Yes, with the money aspect covered (but it needs to cover enough the publisher can survive even with zero sales), then Hasbro stops being a  real threat. Unless they are REALLY stupid they would back down and if they don't then fuck around and find out.

But we need to remember that not ALL of this has been decided in court, so there's no legal precedence for some of the stuff, ergo there's a real risk a judge might go against us, therefore the fund needs a binding pledge from ALL the big fish to contribute to it until it's settled in the supreme court and to cover ALL expenses even fines or damages or whatever.

If memory serves Kenzer of Kenzer & Co is not just a lawyer, but an IP specialist at that. It was part of how the HM 4 license was negotiated because Wizards did a no-no and he called them on it.
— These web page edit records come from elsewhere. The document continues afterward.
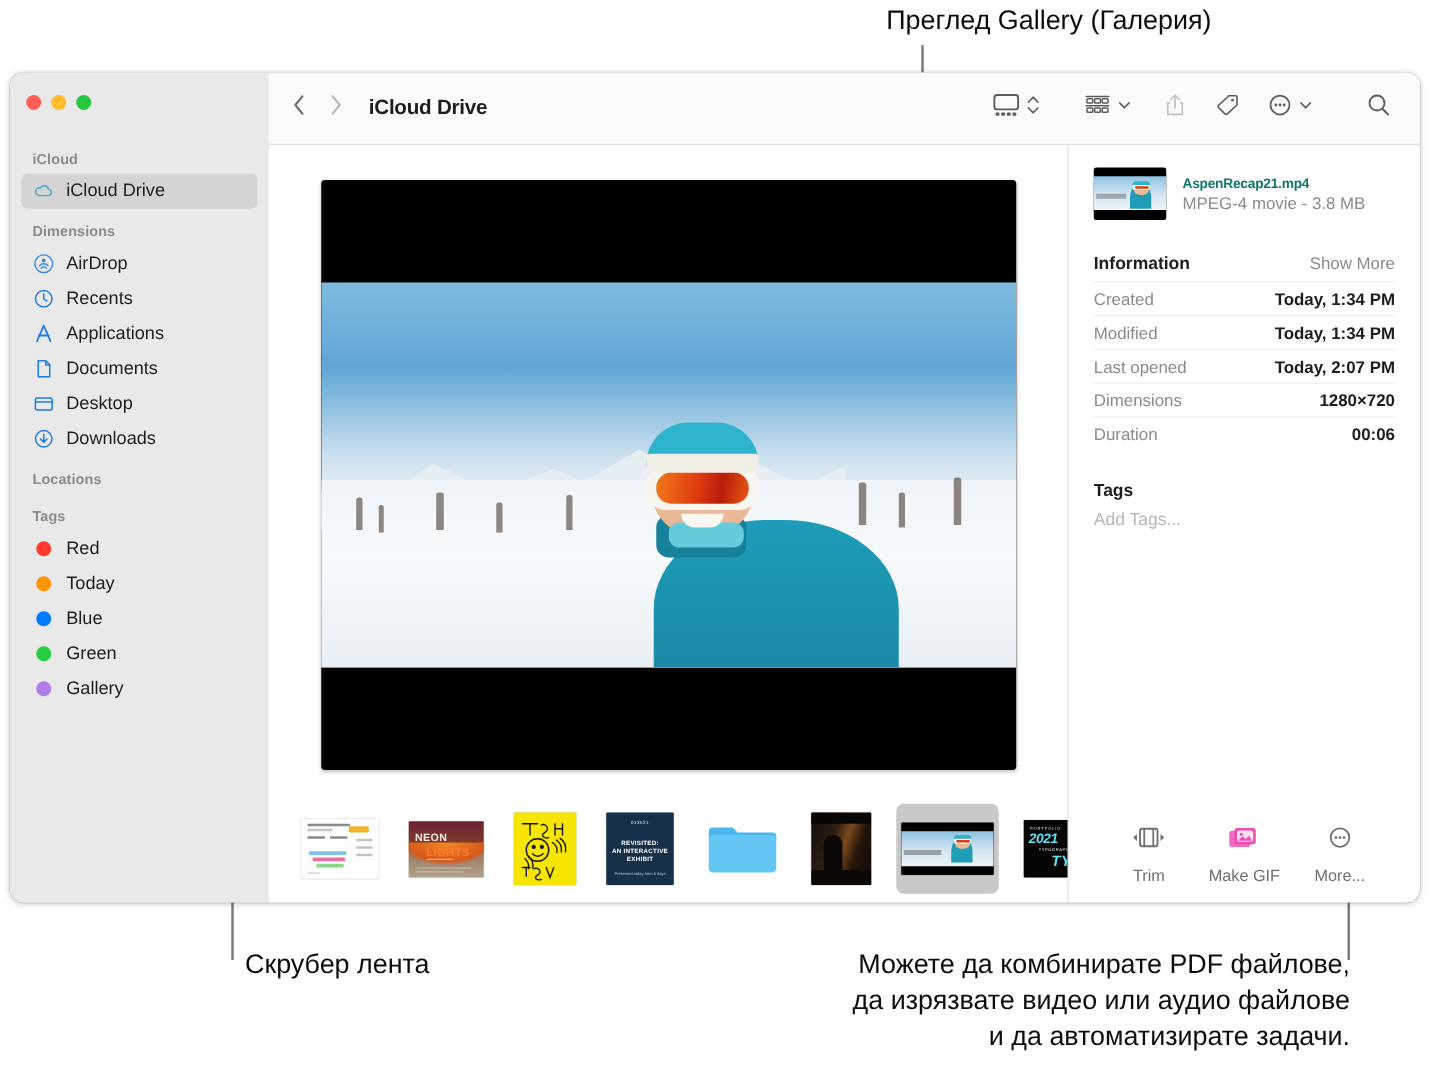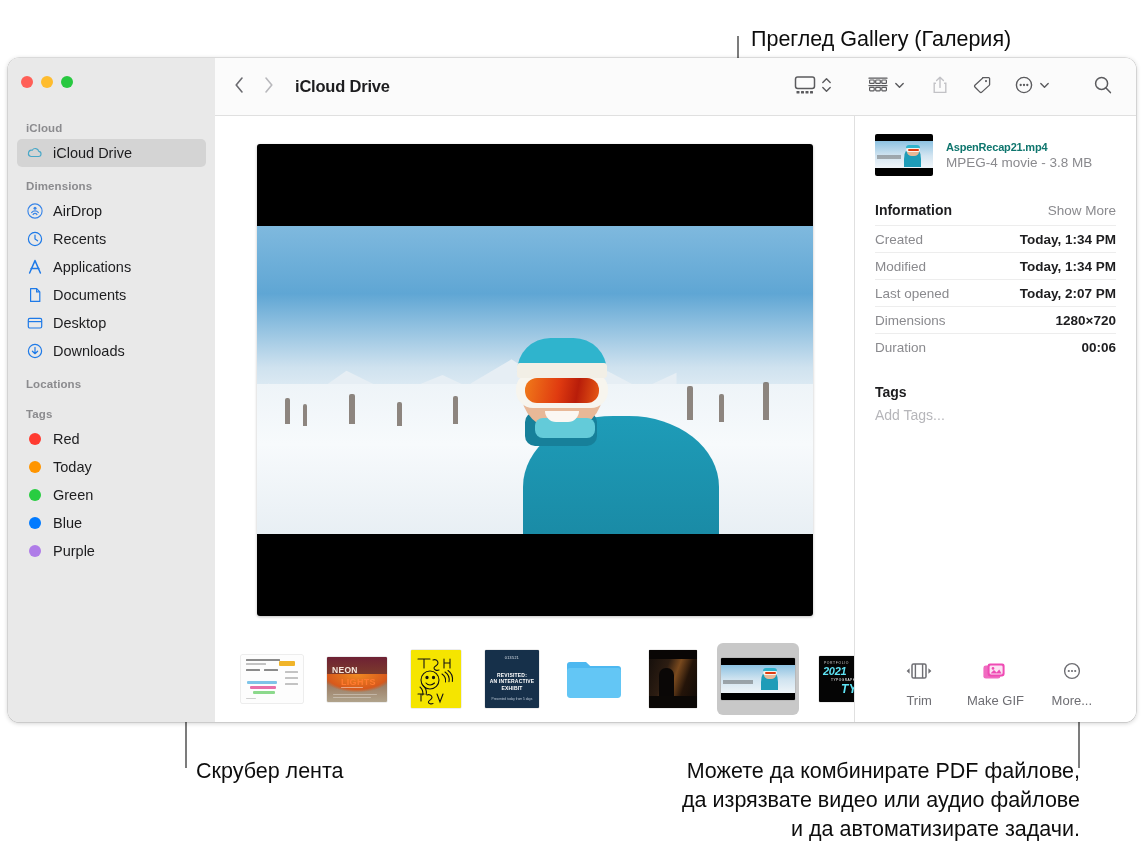--- a/index.html
+++ b/index.html
@@ -21,7 +21,7 @@
     line-height: 29px;
     white-space: pre-line;
   }
-  #callout-gallery  { top: 2px;   left: 751px; margin-top: 23px; }
+  #callout-gallery  { top: 2px;   left: 709px; }
   #callout-scrubber { top: 757px; left: 196px; }
   #callout-actions  { top: 757px; left: 540px; width: 540px; text-align: right; }
 

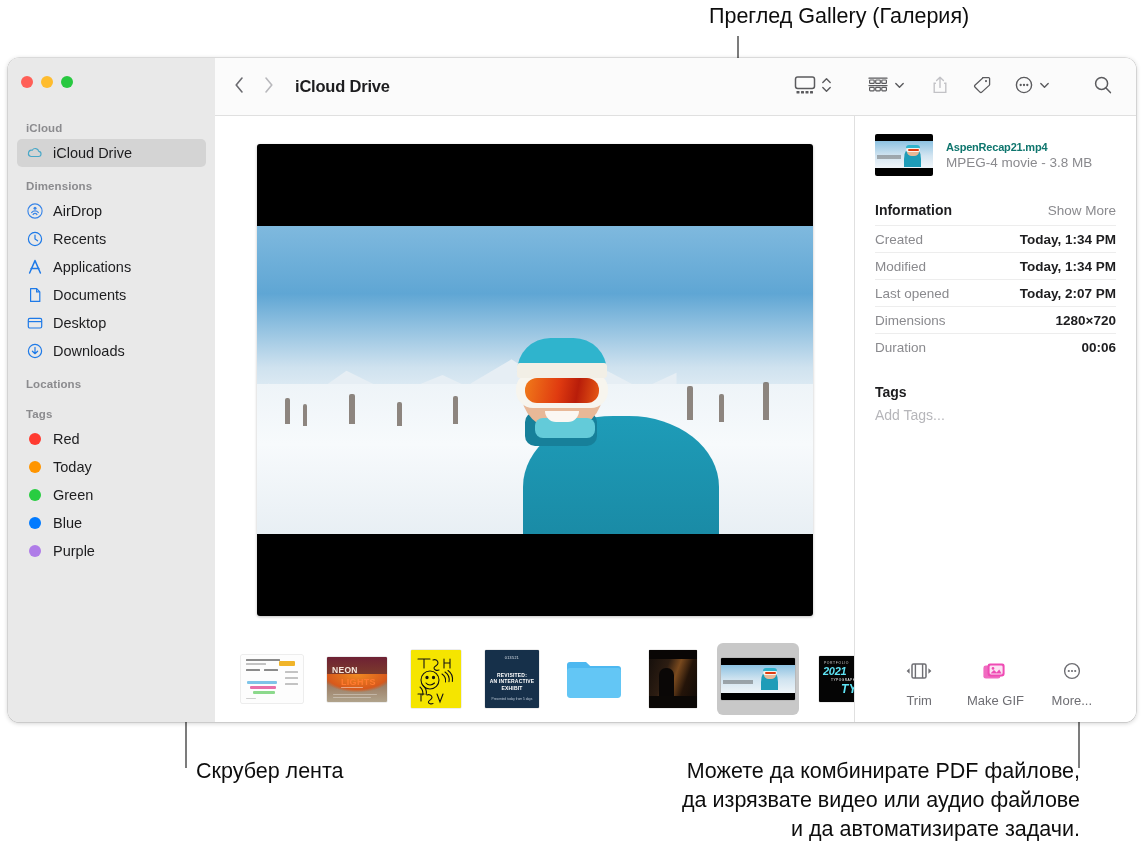--- a/index.html
+++ b/index.html
@@ -358,15 +358,15 @@
     </div>
     <div class="sb-item">
       <span class="sb-ico">
+          <span class="dot" style="background:#007aff"></span>
+        </span>
+      <span>Blue</span>
+    </div>
+    <div class="sb-item">
+      <span class="sb-ico">
           <span class="dot" style="background:#28cd41"></span>
         </span>
       <span>Green</span>
-    </div>
-    <div class="sb-item">
-      <span class="sb-ico">
-          <span class="dot" style="background:#007aff"></span>
-        </span>
-      <span>Blue</span>
     </div>
     <div class="sb-item">
       <span class="sb-ico">

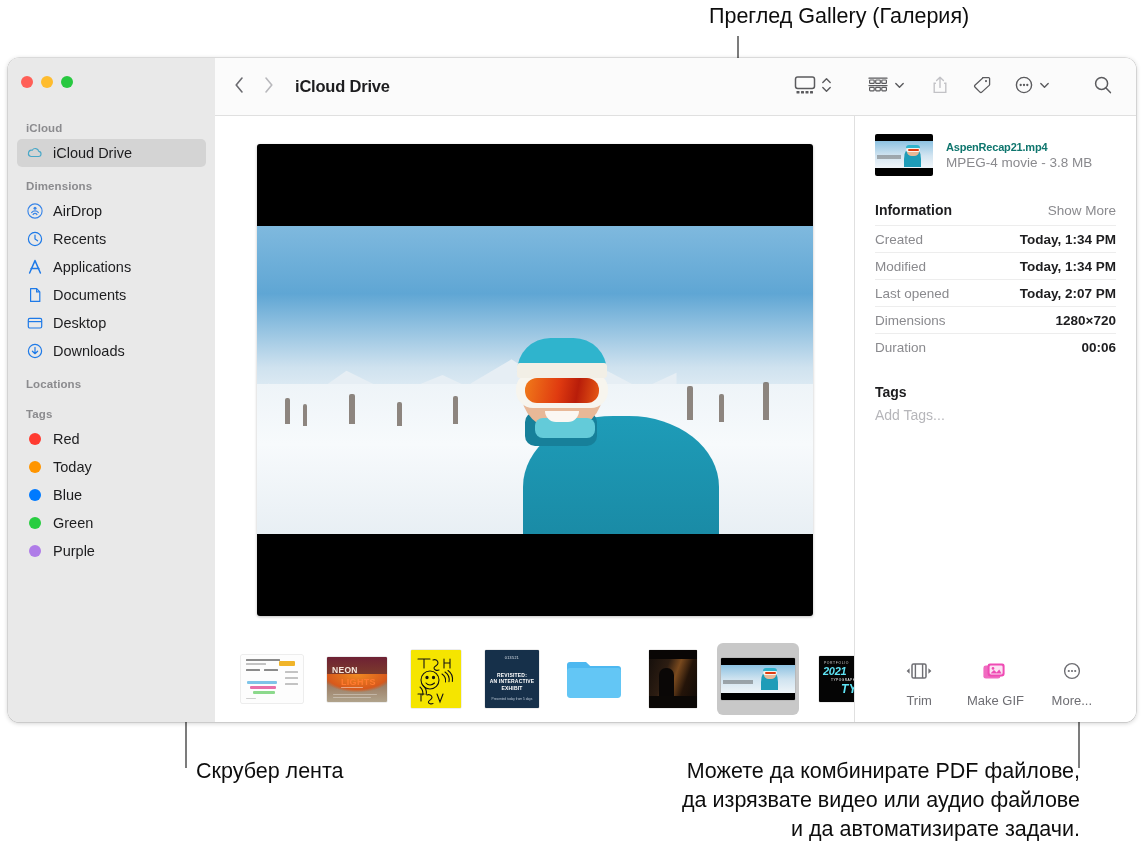--- a/index.html
+++ b/index.html
@@ -372,7 +372,7 @@
       <span class="sb-ico">
           <span class="dot" style="background:#af7ce8"></span>
         </span>
-      <span>Purple</span>
+      <span>Gallery</span>
     </div>
   </div>
 

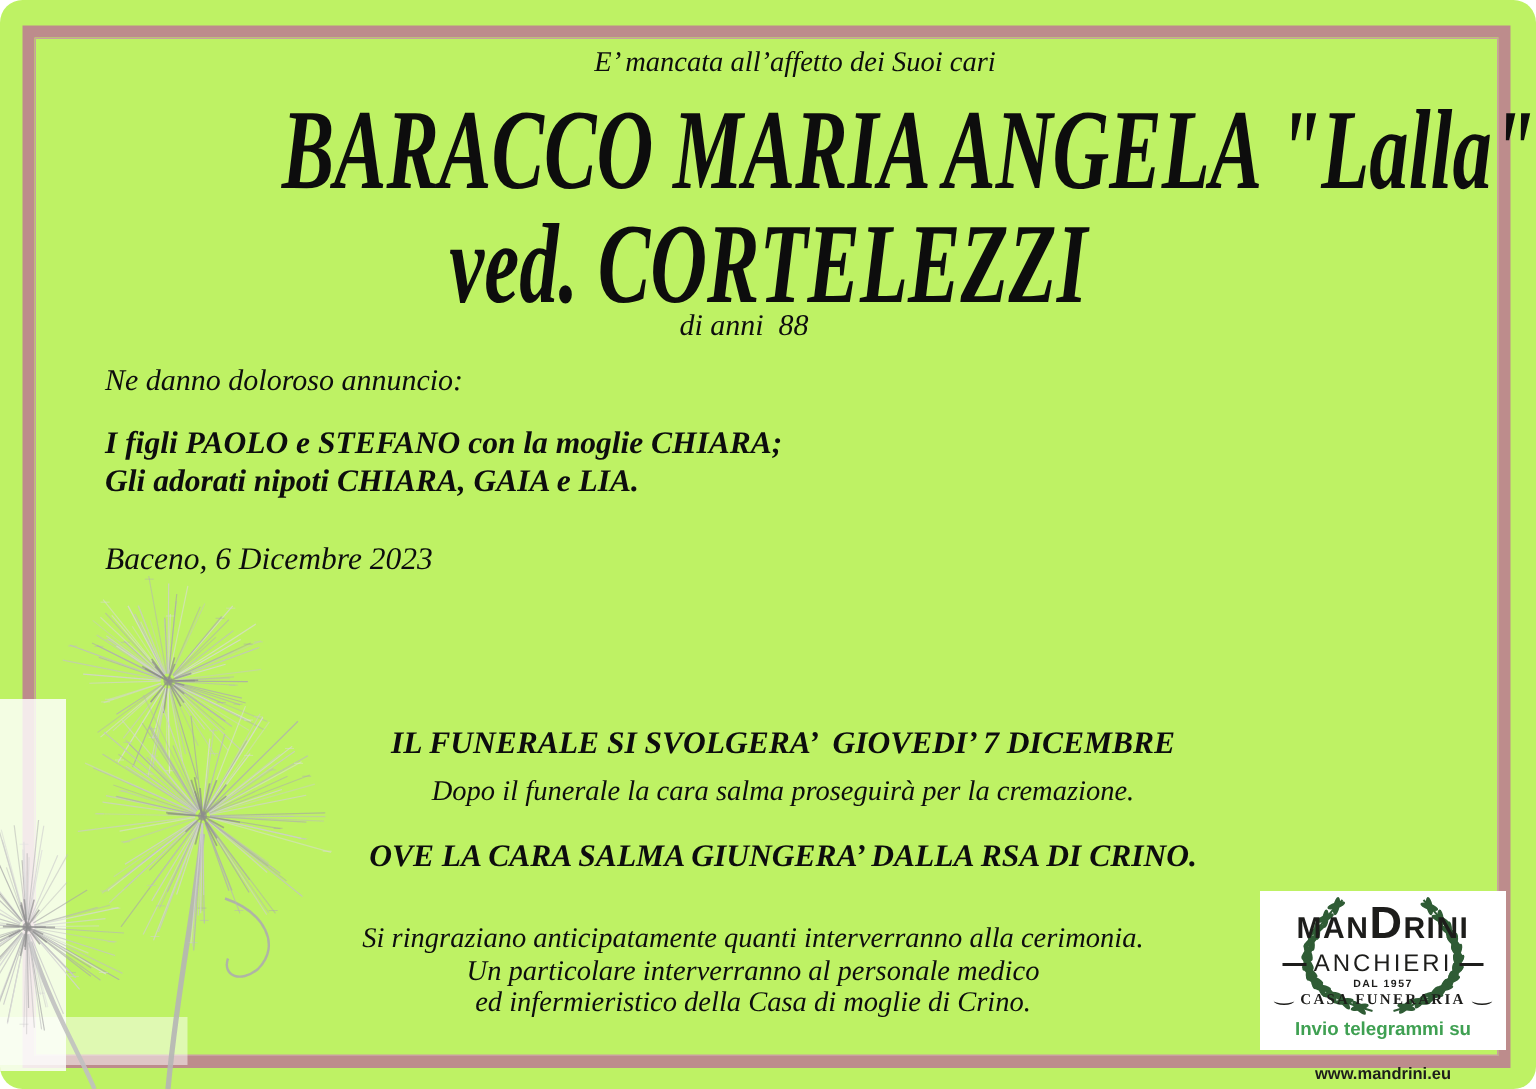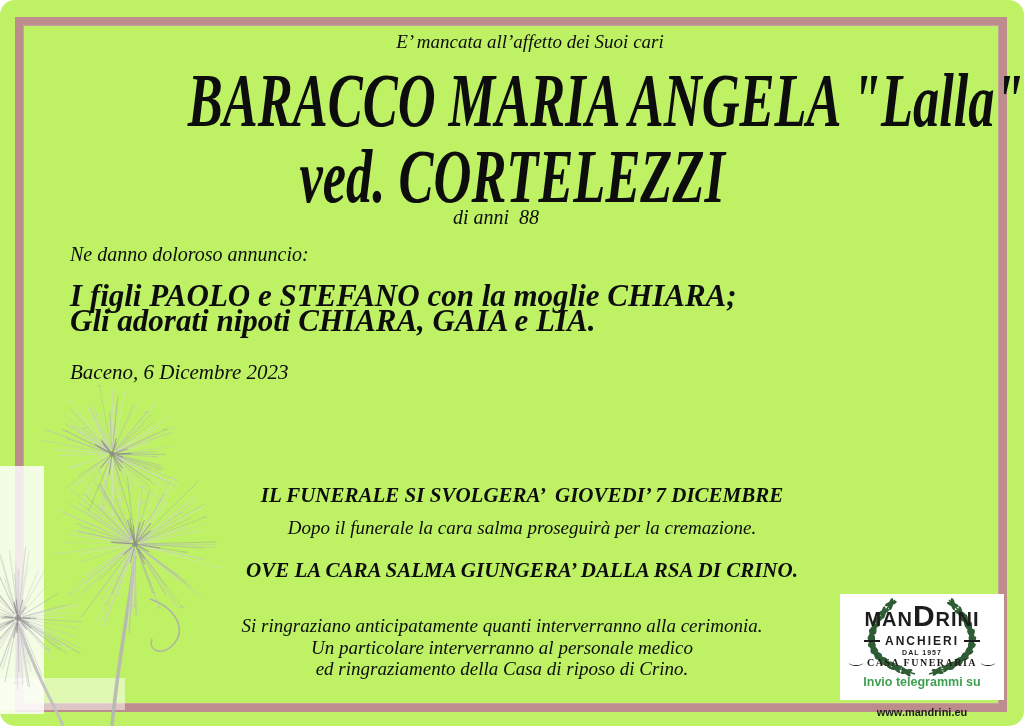--- a/index.html
+++ b/index.html
@@ -28,7 +28,7 @@
   .squeeze{display:inline-block;transform:scaleX(0.69);transform-origin:50% 50%;}
   .age{top:206px;left:-16px;width:1024px;text-align:center;font-style:italic;font-size:20px;white-space:pre-wrap;z-index:4;}
   .announce{top:243px;left:70px;font-style:italic;font-size:20px;z-index:4;}
-  .family{top:283px;left:70px;font-weight:700;font-style:italic;font-size:31px;line-height:25px;z-index:4;}
+  .family{top:283px;left:70px;font-weight:700;font-style:italic;font-size:21px;line-height:25px;z-index:4;}
   .dateline{top:360px;left:70px;font-style:italic;font-size:21px;z-index:4;}
   .funeral{top:433px;left:20px;width:1004px;text-align:center;font-weight:700;font-style:italic;font-size:21px;line-height:25px;white-space:pre-wrap;z-index:4;}
   .cremation{top:517px;left:20px;width:1004px;text-align:center;font-style:italic;font-size:19px;z-index:4;}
I'd like to hear his opinion on this and what to do.

That would be great but:

You'd need to pay him
He probably would need to do a lot of reading of the games
His informed opinion would probably be along the lines of "You'll probaly win but this, this and this hasn't been settled in court so it's a risk"


Remember they can drag it until you quit thus winning by default and you are broke.
Quote from: Rhedyn

Here is why this forum tends to be so stupid. Many people here think Joe Biden is "The Left", when he is actually Far Right and every US republican is just an idiot.

“During times of universal deceit, telling the truth becomes a revolutionary act.”